We arranged a taxi-cab for 20TL to take us to
the main town and back for the evening. The town
was half empty, most holiday people were gone,
shops were discounting their goods, we bought a
few more bottles of wine, had a good time eating
ice cream, 4 scoops for 1TL. When we came back
there were for more sail boats docked alongside
us. Late that evening, I went to the town's
internet cafe, found out that in three days
time, a weather storm was likely to hit the
area. After talking about it that night, we
decided to cut the trip to Istanbul short and
return back to Ayvalik.
The next morning we left to explore the area
other islands and ports. It was a pleasant
cruising on absolutely flat water in between the
islands. Finally, we decided to cross Marmara
see to Murefte for the night.
Thursday, September 3rd, 2009: Murefte
Murefte port seemed as another huge fishing
marina with tons of investment but not properly
maintained nor secured. There was a coffee shop,
lots of stray dogs, an co-op organization that
looked after it. The head (Baskan) collected
50TL from us for tying and electricity, and we
could use the washrooms at the cafeteria. Stray
dogs proved to be biggest challenge because we
could not take Daisy out, for the fear of
attacks. So, we had long sticks and wood pieces
shooing away other dogs while taking Daisy out
for her business. Nothing dangerous happened but
it was disturbing seeing the size of those dogs.
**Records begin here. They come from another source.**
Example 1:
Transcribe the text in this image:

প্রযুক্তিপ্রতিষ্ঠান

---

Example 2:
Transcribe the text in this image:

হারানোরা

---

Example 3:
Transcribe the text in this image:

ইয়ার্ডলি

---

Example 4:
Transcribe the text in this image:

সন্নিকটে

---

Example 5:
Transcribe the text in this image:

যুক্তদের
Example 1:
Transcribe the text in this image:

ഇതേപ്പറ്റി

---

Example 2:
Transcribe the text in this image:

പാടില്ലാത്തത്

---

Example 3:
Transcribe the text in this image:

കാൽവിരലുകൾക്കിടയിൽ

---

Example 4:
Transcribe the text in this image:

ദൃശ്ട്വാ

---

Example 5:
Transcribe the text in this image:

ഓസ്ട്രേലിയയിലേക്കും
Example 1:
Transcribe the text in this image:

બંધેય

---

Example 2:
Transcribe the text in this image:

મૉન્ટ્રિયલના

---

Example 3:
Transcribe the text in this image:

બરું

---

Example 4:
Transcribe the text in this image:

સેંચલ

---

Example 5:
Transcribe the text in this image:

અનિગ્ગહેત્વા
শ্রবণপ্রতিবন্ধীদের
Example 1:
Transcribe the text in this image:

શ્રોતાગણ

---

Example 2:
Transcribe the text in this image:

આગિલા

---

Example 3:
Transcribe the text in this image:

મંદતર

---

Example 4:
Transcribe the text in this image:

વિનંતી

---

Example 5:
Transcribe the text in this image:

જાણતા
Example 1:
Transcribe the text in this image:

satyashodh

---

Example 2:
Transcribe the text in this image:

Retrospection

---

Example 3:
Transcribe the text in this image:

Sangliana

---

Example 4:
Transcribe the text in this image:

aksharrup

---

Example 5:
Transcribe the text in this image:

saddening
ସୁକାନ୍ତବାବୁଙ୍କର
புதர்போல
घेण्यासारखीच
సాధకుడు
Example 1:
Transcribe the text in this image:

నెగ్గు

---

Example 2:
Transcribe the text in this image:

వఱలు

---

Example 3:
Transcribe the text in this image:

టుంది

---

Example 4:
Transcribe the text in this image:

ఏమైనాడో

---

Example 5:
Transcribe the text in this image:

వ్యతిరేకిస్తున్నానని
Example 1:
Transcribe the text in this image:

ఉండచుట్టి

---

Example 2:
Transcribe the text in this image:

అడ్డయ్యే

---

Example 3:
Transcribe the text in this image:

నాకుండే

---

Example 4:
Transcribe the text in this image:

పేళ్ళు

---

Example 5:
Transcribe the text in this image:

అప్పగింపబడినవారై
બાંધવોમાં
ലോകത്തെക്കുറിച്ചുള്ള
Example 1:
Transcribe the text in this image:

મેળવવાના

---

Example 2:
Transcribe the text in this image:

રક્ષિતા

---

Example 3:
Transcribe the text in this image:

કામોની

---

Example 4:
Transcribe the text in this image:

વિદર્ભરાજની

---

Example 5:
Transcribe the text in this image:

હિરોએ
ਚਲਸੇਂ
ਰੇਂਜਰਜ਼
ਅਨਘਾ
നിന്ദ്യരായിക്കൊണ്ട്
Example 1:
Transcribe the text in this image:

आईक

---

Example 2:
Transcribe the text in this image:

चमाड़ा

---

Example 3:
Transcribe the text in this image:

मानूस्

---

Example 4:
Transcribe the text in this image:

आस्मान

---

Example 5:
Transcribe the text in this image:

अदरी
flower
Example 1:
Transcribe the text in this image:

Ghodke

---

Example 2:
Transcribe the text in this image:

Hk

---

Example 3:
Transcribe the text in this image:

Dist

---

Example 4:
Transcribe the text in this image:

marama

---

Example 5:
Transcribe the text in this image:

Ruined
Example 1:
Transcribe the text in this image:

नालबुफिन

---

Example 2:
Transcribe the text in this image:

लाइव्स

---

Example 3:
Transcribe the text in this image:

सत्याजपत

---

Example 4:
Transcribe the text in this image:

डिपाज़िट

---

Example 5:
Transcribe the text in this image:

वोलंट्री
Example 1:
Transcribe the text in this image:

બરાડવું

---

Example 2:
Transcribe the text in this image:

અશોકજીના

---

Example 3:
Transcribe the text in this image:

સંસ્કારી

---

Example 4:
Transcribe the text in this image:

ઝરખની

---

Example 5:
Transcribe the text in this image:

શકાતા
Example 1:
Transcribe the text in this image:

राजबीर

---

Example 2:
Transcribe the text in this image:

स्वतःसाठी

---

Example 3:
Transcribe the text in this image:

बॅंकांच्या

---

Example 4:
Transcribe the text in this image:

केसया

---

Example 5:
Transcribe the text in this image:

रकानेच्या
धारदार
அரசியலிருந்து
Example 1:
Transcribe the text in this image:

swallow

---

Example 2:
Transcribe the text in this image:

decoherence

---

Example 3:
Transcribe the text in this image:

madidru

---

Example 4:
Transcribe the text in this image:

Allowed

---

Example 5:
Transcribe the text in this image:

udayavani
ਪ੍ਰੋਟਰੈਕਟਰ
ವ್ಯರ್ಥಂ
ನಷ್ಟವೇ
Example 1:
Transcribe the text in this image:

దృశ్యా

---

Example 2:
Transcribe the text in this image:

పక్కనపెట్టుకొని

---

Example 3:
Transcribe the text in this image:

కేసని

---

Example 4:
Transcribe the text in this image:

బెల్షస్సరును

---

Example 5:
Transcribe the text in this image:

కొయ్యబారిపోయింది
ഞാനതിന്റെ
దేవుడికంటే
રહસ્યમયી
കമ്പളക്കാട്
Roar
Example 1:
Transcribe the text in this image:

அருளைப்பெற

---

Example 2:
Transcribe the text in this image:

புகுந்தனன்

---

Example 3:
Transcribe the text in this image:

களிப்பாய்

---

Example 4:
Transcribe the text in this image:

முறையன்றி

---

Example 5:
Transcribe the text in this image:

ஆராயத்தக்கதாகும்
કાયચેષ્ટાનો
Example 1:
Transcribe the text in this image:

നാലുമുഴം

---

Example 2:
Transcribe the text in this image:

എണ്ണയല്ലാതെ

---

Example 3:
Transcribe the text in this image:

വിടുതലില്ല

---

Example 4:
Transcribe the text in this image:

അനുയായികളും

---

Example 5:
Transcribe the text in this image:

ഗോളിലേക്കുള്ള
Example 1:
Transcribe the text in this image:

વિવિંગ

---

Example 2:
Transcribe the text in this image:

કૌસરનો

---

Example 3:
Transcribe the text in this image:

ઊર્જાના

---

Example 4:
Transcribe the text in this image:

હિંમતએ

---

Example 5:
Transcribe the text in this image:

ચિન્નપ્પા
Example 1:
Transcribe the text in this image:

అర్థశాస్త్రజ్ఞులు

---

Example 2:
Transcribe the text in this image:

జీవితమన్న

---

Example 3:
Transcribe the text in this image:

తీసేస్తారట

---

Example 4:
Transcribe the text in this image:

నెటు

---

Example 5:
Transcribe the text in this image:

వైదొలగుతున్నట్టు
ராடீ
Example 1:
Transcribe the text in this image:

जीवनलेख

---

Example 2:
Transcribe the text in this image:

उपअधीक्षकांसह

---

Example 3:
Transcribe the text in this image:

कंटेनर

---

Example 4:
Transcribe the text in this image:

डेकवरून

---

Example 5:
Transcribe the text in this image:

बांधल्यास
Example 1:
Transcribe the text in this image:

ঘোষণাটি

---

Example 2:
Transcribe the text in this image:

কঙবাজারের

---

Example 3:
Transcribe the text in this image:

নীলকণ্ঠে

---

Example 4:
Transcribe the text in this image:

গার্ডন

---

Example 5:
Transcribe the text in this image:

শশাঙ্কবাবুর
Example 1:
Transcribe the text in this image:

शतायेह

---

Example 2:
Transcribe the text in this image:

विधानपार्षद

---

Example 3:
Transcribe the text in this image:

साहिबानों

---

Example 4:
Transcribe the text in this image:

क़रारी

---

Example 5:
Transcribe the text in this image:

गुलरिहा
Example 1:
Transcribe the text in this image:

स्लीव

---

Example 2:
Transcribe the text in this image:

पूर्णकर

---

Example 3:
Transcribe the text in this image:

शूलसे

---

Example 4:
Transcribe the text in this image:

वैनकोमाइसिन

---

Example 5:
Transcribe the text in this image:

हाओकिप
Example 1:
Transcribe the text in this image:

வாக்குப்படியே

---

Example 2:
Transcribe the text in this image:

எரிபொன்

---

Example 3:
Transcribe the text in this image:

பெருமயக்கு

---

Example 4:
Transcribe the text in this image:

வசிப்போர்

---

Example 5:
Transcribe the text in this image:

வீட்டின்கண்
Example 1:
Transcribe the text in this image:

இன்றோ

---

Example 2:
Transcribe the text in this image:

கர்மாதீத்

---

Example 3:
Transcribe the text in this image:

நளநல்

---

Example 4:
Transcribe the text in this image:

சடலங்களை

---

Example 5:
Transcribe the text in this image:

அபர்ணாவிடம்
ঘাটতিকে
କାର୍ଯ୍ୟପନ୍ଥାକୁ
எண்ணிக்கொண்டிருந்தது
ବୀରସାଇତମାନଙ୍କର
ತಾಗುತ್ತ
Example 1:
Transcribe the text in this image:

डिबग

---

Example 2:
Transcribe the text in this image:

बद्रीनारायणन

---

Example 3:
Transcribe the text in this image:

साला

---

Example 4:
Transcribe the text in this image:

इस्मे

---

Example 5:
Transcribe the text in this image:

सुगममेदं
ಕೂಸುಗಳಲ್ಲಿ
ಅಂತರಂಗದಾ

We hired a taxicab for 10TL (less then $8) to go
downtown shopping and back.
As we settled into the night, four young persons
arrived in a car with a case of beer and hoped
into the boat ahead of us. They partied until 3
am keeping us awake and concerned but again
We left the next day to Canakkale. Canakkale
strait is divided into three sectors, Gelibolu,
Nara, Kumkale where all ships had to report in and
out. The control towers line up ships passing
through the channel in an orderly manner. We reported our
little boat just in case one of them hit us.
Friday, September 4th, 2009: Back to Canakkale
We left Murefte early in the morning for
Canakkale. With favorable current and
cooperating winds, arrived in the same city
marina in about 4.5 hours which was
approximately 40 miles passage. We listened to
the zone radio monitoring ships passing by on
It was exciting to see such huge boats passing
by. Fortunately, they are restricted to 14 knots
of speed. Even with that speed, one has to be careful not to
be in their way and watch out the wave they
Saturday, September 5th, 2009: Bozcaada Festival
We arrived at the same pristine marina and
docked easily after 4 hours from Canakkale. We
arrived early, so we had time to go swimming
just by the boat. It was a festival weekend so
we watched bands, concerts, selection of the
wine harvesting queen, dances, etc.
On the way back, the next day Sunday, we had strong winds and
waves (downwind) all the way to Babakale doing
8+ knots. Just as soon as we turned the tip,
there was nothing, no waves no winds. We crossed
the bay into Ayvalik, wind picked up, did some
sailing until the marina entrance. We docked
about 5pm that evening. The storm hit the area
by 6 pm and continued for 3 days. We learned
that it was coupled by thunderstorms and
torrential rain up North of Marmara sea and
Istanbul. All told about 30 people tied in flash
floods. We were ever so glad to return to safety
Sunday, September 10th, 2009: Enjoying Ayvalik
on Snow White
Happy 1st Birthday Bertun! Notice the finger on
the right, he was showing that this was his
first birthday. He would constantly repeat one!,
one!, one!. And o boy! o boy! Did he ever
like that cake!
By September 13, we had
settled into an apartment of Becky's distance
relatives, two days later, I left for Istanbul
only to fly to Toronto on 17th. We decided to
leave the boat in water until the next season.